In one study, participants who were told that arousal could improve their performance on a GRE test actually performed better on the test than those who were left to assume, as we tend to do, that arousal would interfere with performance. You can apply this same reframing to the nerves you might feel before or during a date: Just remember that there is nothing objectively bad about these feelings, and that they might actually help you be at your best.
What if your date picks up on your nerves? That’s not as dire as you might fear, either. Research shows that people who appear embarrassed are more likeable—they are viewed by peers as more cooperative, unselfish, and trustworthy. So don’t worry if you get caught blushing, stumble over your words, or accidentally knock your fork off the table. Your date will probably find it endearing.
2. Do something scary.
If you’re afraid for your life, the last thing you'll be worrying about is whether your hair looks okay. You don't want to put your life in danger on a date, but doing an adventurous, challenging, and slightly scary activity together can distract you both from your nerves and help you focus more fully on each other.

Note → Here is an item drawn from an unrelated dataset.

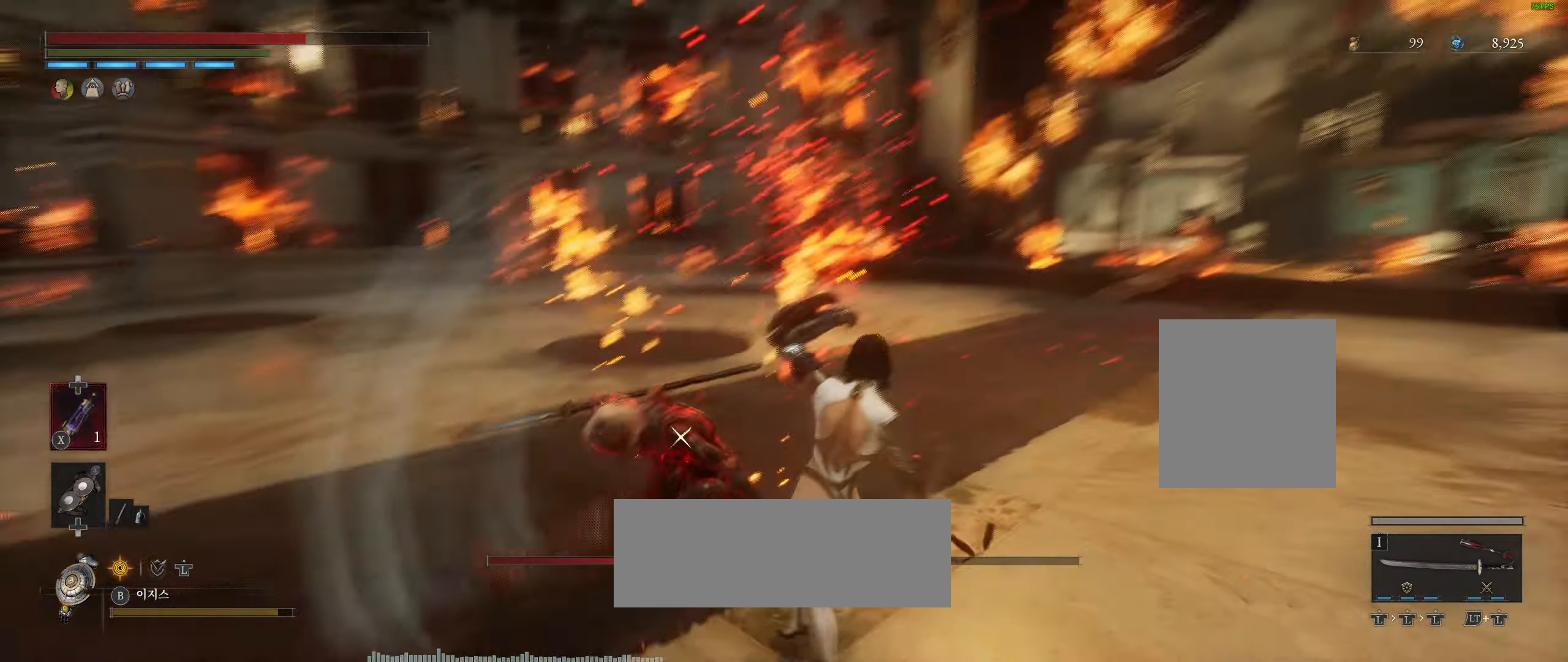
{"dt_ms": 500, "buttons": [], "left_stick": "right", "events": [[16, "L2", "down"], [133, "L2", "up"], [433, "B", "up"]]}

It can also help ignite the sparks of attraction. In one classic study, male participants who had to walk across a rickety old suspension bridge before meeting with a female experimenter to take a survey were more likely to call her after the experiment than participants who crossed a more stable bridge, indicating that they may have misattributed the arousal they felt from traversing the scary bridge to the attractiveness of the female experimenter—and assumed they must be romantically interested in her.
It’s no accident that Bachelor/Bachelorette TV reality-show contestants are often sent on sky-diving or bungee-jumping dates. On a mostly staged, these experiences can create some very real feelings of fear, excitement, and attraction—and give contestants a better chance of making it to the final rounds. Bungee jumping into a rocky ravine may not be an ideal first date in real life, but there are plenty of other exhilarating activities that are less dangerous, like rock-climbing, surfing, or watching a scary movie together.
If you're concerned that an intense activity could produce an artificial feeling of attraction that won't last, you could also look at it as a way to break down the usual barriers, like the awkwardness of a typical dinner date, and allow genuine sparks to emerge that might otherwise not have.
3. Ask unexpected and unplanned questions.
If you want to get to know someone, asking a lot of questions is an obvious solution, but it also matters what you ask and why. Rather than sticking to the standard first date checklist, which can make a date feel like a job interview, ask about things that you're genuinely curious about, regardless of whether they seem relevant to determining your compatibility with your date.
This is supported by research conducted in 2011 by online dating service OkCupid, which found that the questions that best predict romantic compatibility don’t fit the typical mold. Analyzing data from 34,260 real-world couples, the service found that users who responded the same way to the following three questions were more likely to form a committed relationship than those who didn’t:
- Do you like horror movies?
- Have you ever traveled around another country alone?
- Wouldn't it be fun to chuck it all and go live on a sailboat?
These questions were even more predictive of compatibility than the questions that users rated as most important, like whether or not God is important in your life, and whether you're disgusted by smoking.
The idea is that you don’t have to ask someone outright if they are open-minded or spiritual, or if they possess any other quality you might admire. If you let the conversation flow naturally, and are unafraid to ask random questions when they come up, you may learn much more about your date.
First dates are inevitably a little stressful, but they don't have to be miserable. Accepting—and even openly acknowledging—the inherent awkwardness can help reduce the tension and get past the elephant in the room. Sometimes, however, no matter how excited you are or how fun the planned activity is, first dates just don't work out. The best way to survive them, in that case, is to end them as early as possible.